GaBuZoMeu wrote:
I'm still wondering why people still trying to push these old fashioned parts up to or even beyond their limits? During their times there was no other way, but today?
During their days (1976'ish) you could just buy a pdp-11 or an ibm (not the small ones, the big ones
or one of those big-ass trs-80 things that came with a desk attached and a bunch of 8" floppy drives. there never was any 'need' to 'push parts up to their limits' and neither is there now in the pc world (they can just go and buy an ibm power7 system which will happily run at 4ghz or 5ghz per core, which is roughly twice what a single core in a pc will do
(and guess what, they're cheaper than xeons
hell they can buy a few racks full of them and build a supercomputer out of them
if you need to 'push parts to their limits' you got the wrong computer for the job, or you didn't buy enough computers to do the job within an acceptable time.
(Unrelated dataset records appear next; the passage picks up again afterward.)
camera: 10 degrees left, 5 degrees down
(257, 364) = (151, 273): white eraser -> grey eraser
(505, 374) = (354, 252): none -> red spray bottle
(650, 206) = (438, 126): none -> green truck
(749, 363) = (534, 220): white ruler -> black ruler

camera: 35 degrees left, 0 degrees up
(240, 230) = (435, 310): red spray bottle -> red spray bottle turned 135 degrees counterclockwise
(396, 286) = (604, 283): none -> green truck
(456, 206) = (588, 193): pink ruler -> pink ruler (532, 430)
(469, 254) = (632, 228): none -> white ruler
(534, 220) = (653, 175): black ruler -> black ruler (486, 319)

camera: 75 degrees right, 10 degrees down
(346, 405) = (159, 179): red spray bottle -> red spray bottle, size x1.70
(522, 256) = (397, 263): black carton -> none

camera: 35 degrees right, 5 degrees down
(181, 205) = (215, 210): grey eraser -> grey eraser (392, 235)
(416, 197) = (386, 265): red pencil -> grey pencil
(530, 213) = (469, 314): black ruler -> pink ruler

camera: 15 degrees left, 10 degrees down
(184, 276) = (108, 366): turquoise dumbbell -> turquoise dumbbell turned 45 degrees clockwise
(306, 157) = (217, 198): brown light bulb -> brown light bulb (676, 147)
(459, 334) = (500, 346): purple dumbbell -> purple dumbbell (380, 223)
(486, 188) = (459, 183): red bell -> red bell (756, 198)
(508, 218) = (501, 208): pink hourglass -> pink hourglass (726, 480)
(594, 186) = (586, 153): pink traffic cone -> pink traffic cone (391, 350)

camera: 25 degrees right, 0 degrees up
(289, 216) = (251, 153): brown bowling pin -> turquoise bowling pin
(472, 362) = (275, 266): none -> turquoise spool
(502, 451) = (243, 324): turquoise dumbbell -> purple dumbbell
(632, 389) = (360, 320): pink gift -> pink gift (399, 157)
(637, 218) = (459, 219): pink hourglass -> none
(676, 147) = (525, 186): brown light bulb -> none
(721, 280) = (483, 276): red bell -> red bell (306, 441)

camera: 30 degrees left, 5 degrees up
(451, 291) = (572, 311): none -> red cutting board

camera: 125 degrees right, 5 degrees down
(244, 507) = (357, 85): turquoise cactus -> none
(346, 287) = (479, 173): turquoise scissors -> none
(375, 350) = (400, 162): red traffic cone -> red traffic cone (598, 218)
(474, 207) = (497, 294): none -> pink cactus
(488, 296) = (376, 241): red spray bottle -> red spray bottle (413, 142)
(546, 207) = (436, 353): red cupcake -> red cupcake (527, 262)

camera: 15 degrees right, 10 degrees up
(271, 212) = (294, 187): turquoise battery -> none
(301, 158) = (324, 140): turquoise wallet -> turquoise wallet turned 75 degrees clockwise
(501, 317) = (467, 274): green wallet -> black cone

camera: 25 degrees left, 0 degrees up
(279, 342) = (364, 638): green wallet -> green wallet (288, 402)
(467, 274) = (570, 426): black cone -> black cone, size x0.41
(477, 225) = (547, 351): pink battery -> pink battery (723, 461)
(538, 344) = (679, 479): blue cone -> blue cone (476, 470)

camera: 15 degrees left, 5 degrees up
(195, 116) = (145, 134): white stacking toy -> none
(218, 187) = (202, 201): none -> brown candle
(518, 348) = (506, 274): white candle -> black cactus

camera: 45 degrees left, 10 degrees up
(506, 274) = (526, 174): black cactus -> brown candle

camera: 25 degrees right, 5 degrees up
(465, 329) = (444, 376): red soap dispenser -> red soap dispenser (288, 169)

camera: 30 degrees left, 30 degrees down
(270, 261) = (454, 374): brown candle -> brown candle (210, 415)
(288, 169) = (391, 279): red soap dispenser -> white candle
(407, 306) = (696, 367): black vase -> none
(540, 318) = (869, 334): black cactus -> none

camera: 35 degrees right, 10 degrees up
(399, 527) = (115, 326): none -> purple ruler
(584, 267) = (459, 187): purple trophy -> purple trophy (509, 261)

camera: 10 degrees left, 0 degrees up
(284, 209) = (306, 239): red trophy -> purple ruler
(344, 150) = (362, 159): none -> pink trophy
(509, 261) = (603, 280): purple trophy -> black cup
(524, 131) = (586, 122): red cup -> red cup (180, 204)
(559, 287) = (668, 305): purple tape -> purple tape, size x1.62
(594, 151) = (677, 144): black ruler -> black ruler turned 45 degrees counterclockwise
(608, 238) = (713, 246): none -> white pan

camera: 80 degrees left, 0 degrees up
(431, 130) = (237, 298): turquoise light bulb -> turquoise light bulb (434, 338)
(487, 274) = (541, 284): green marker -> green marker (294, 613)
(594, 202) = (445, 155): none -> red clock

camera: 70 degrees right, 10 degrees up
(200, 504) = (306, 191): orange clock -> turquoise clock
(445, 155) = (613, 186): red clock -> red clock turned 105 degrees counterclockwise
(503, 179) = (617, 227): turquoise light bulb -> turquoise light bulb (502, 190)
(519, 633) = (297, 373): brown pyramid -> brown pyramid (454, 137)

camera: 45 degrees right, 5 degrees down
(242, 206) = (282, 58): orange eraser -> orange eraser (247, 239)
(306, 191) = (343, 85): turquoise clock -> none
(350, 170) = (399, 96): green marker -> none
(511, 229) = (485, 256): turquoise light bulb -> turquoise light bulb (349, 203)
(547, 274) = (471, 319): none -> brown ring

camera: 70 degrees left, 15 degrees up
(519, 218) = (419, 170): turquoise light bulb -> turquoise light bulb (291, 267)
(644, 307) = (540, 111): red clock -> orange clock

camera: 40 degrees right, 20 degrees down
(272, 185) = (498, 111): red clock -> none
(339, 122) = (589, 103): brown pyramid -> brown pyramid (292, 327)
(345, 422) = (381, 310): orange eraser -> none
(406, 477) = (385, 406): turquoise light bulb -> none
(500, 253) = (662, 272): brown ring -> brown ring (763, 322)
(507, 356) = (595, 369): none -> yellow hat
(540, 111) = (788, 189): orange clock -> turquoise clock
but. systems do need to be tested as part of normal product development. so you build like 10 of them and make them run in the oven, in the fridge, underwater, on the moon, while exposed to radioactive particles, next to a 10 megawatt tv transmitter, whatever driving full load and more. normally you make 1500 of them and see how many % of them failed within how much time.
also the signals should remain nice and square'ish on the scope and not turn into spikes. stuff should not broadcast radio while it's doing it's job, it also should not use the wall outlet as an extension of it's databus leaking data onto either the electricity network or it's ground connector (ps/2 keyboards much?
etc. this is where the 'testing' part comes in. it's not about 'seeing how fast it will go' it's about seeing if it's good enough not to crap up on you halfway through. also the 65c02 and 65c816 are not 'old fashioned parts' they do the job. they are proven to do the job and nothing but the job. are 'lightswitches' old fashioned parts?, drills, definately old fashioned parts. lasers are far cooler. steeringwheels, gas pedals and brakes in cars, not to mention stick shifters, 'old fashioned parts' you could after all use a nifty joystick or a 'touchscreen' running that android garbage
(now don't give car manufacturers any more retarded ideas than they already recently got
6502's weren't the height of technology and speed when they came out. the whole 'microcomputer revolution' which they caused was more of a side effect but they never were the ultimum in cpu power, ever. they were cheap, multivendor, reliable, easy to implement, and got the job done. and they still are all of that today. if it was a somewhat 'larger' job you wanted done you would not buy a 6502 based system, even in 1976. we had a kim-1 at home somewhere around that time, shortly before the first ibm pc came around, but also stacks of punch cards for an ibm mainframe. which is how the real work was done. punching cards with a manual tool and flow charts on paper. nuff said on that.
you don't take a 6502 to run the accounting of your bank on now do you
hate to break it to all those 'my zx spectrum is better than your c64' people but neither of them even were 'high tech' even on the day they came out. they did have fancy colors and sounds tho
but even in those fields one could buy better systems. the average video arcade cabinet of those days by far has better capabilities for that. consumer stuff will always be a decade behind the real stuff. now. as for the 6502. it was meant to compete with the motorola 6800. so it was meant for industrial control applications straight from the start and that pretty much is the thing it does best and still does today and probably still will do 40 years from now.